RECORDS:
+ + + +

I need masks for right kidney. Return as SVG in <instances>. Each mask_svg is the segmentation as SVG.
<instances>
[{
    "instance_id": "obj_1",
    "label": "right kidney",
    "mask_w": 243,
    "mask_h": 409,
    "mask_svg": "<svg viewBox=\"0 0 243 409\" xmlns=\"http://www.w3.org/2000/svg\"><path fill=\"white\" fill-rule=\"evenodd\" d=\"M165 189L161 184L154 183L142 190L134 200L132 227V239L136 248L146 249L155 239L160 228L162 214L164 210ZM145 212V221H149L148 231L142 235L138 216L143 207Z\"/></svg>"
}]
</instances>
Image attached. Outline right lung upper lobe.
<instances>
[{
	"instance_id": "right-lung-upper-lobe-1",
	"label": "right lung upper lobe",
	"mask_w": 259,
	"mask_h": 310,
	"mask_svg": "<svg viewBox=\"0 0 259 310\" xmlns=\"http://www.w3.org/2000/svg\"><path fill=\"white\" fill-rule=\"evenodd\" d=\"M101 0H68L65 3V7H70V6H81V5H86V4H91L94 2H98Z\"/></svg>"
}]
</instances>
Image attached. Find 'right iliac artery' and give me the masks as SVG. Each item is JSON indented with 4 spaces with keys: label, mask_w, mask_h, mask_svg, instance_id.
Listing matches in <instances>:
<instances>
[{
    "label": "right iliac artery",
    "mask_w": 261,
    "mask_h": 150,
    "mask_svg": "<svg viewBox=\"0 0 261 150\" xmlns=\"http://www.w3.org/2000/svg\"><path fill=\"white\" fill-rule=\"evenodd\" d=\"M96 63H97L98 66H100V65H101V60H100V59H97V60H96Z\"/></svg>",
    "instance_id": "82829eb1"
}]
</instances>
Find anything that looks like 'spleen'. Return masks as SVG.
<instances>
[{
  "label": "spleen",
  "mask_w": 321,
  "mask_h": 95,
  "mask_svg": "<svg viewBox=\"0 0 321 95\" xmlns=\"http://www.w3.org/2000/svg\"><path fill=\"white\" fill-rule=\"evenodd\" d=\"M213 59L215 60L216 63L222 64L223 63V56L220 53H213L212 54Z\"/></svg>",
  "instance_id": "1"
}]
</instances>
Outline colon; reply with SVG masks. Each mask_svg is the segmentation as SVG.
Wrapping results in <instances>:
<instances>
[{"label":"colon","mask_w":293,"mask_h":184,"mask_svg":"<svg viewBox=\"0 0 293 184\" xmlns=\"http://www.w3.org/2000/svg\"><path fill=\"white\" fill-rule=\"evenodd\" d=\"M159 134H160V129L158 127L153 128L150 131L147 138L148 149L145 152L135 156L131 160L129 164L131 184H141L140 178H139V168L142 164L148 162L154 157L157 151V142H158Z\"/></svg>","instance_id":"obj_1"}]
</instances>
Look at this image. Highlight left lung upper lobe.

+ + + +

STATED EXERCISE:
Can you give the data above as a numbered list, from the line with "Outline colon; reply" up to and including the final line, leaving out any blank lines?

TASK RESPONSE:
1. Outline colon; reply with SVG masks. Each mask_svg is the segmentation as SVG.
2. Wrapping results in <instances>:
3. <instances>
4. [{"label":"colon","mask_w":293,"mask_h":184,"mask_svg":"<svg viewBox=\"0 0 293 184\" xmlns=\"http://www.w3.org/2000/svg\"><path fill=\"white\" fill-rule=\"evenodd\" d=\"M159 134H160V129L158 127L153 128L150 131L147 138L148 149L145 152L135 156L131 160L129 164L131 184H141L140 178H139V168L142 164L148 162L154 157L157 151V142H158Z\"/></svg>","instance_id":"obj_1"}]
5. </instances>
6. Look at this image. Highlight left lung upper lobe.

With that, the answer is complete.